Fiscal Policy

Caption: President John F. Kennedy, 1963


Fiscal policy is a tool the federal government uses to keep unemployment and inflation as low as possible. Inflation means that prices of the things you want to buy keep rising. The government uses fiscal policy to influence spending, which, in turn, influences prices. How does fiscal policy work?


You already know that supply and demand affect prices. When prices go up, people must spend more to get what they want or need. Workers need increased wages to buy what they want. If they get wage increases, it drives up prices because producers add their increased wage costs to their selling prices in order to protect their profits. This leads to a wage-price spiral. Higher wages lead to higher prices, causing inflation.


There are four different areas of spending. Consumption is the spending done by all the people in the economy. It does not include anything that a business purchases and resells to another business or individual. When you buy a loaf of bread at the store, the amount you spend is part of our nation's consumption for the year. That amount gets added to the GDP. When a miller buys wheat from a farmer, a baker buys flour from a miller, or a store buys bread from a baker, these purchases are not part of consumption and do not get added to the GDP.


Investment is what businesses produce but do not sell to people. Investment includes the value of buildings, machinery, and things on store shelves at the end of the year that have not been sold. Buildings and machinery are capital resources. They can be used over and over to make more products. Things on store shelves that have not been sold are the business's inventory.


Government spending is the money that all governments-federal, state, and local-spend to pay employees and to buy things for their own use like paper clips, fire engines, and military weapons.

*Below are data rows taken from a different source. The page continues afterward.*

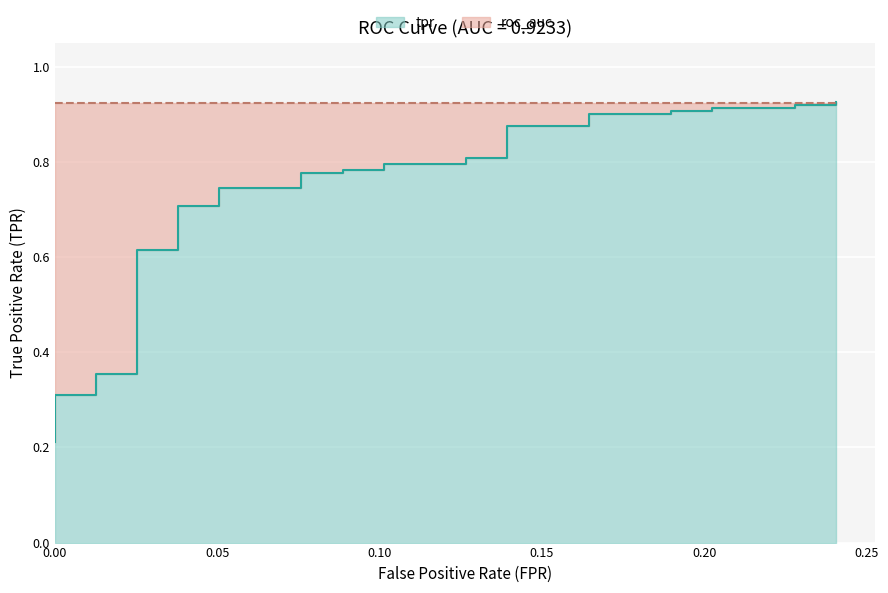

True or false: the data has more than 1 interior local peaks.

False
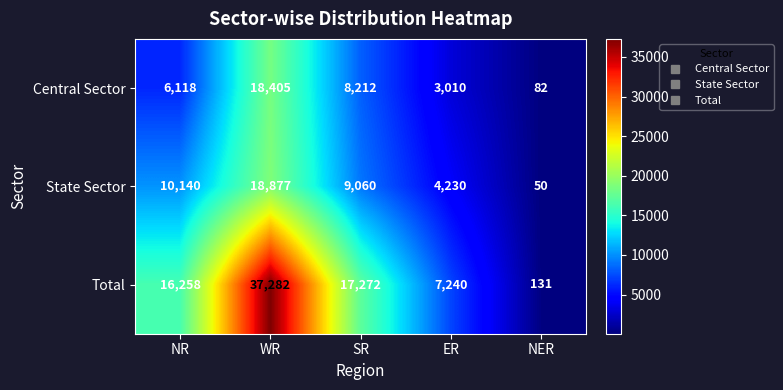

Where is Central Sector nearest to the value 9243?

SR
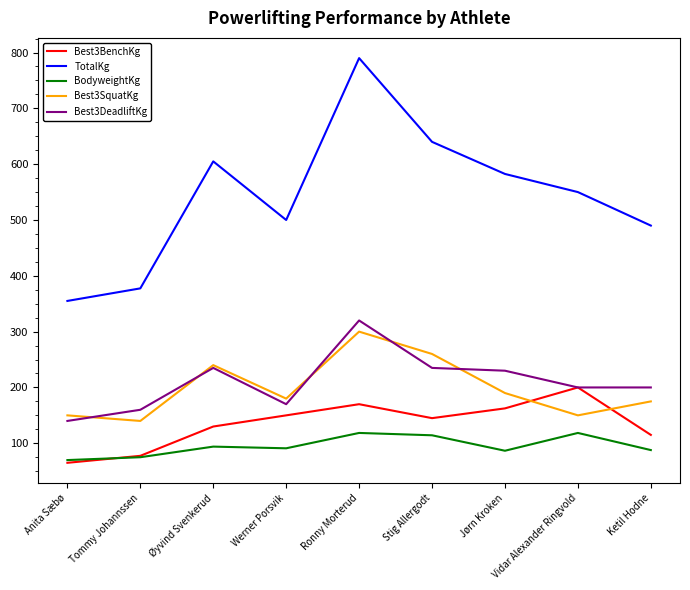

Which series changed the most between Tommy Johannssen and Vidar Alexander Ringvold?

TotalKg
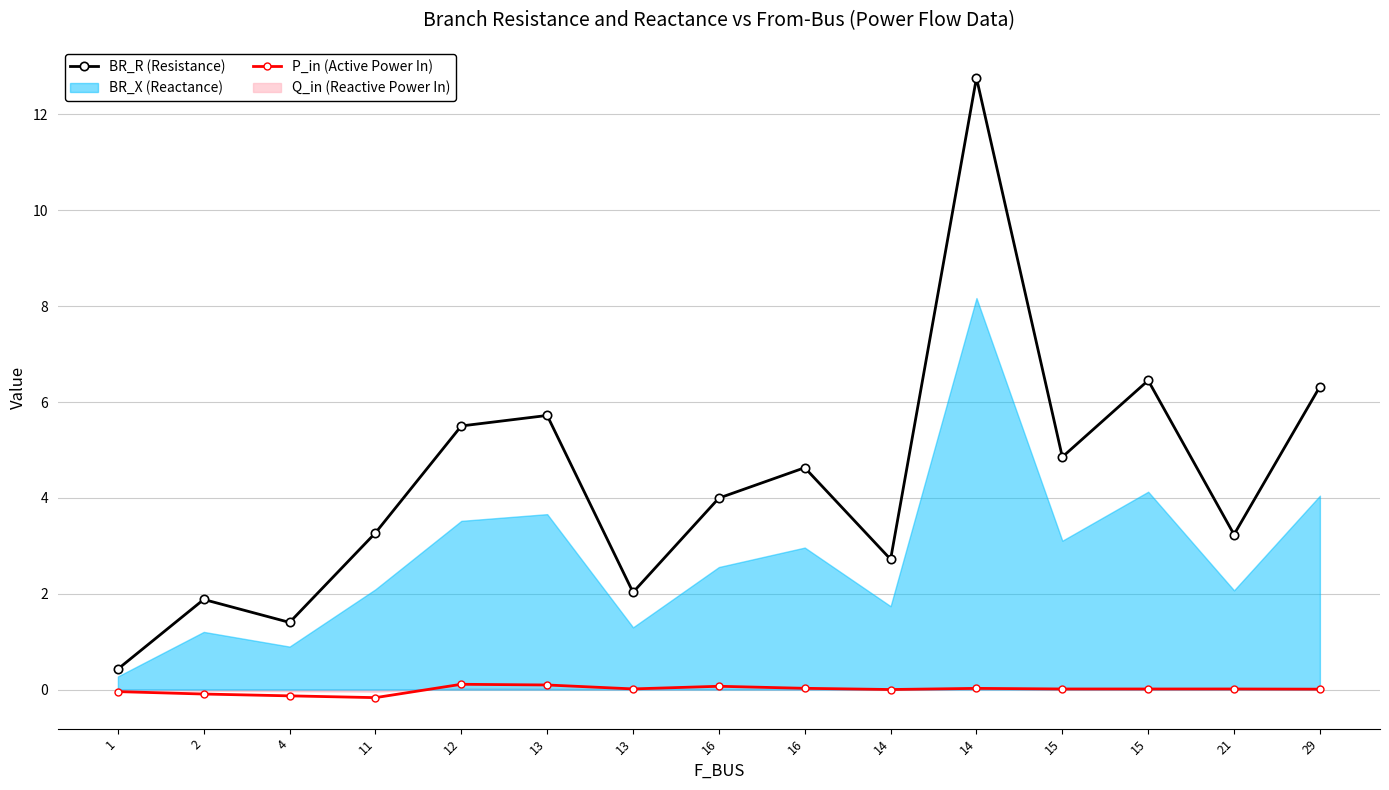

At 11, list the series in order from largest to smallest.

BR_R (Resistance), P_in (Active Power In)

A net export is the difference between the dollar amounts of imported and exported goods. Almost every year since 1983, the United States has bought more goods from businesses in foreign countries than it has sold to foreign countries. When imports are bigger than exports, the GDP is reduced. No country likes to import more than it exports for very long. The balance of trade is referred to as a trade surplus when more goods are exported than imported or as a trade deficit or trade gap when there are more imports than exports.

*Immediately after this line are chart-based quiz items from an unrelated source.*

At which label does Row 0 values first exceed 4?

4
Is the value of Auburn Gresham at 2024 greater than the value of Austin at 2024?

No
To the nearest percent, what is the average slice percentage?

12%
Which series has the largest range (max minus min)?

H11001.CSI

One thing that affects the balance of trade is the exchange rates of the monies involved. If the dollar is strong, the U.S. can buy more goods abroad for its money. If the dollar is weak against other currencies, fewer goods can be bought for the same amount of money.


The federal government uses fiscal policy-the way it taxes citizens and businesses and the way it spends money-to influence consumption, investment, and net exports. For example, the more money people have, the more they will be able to spend. So the government can influence consumption by changing the amount of money people have to spend. If people have more money, the government cannot force people to spend it, but they will usually spend at least part of it.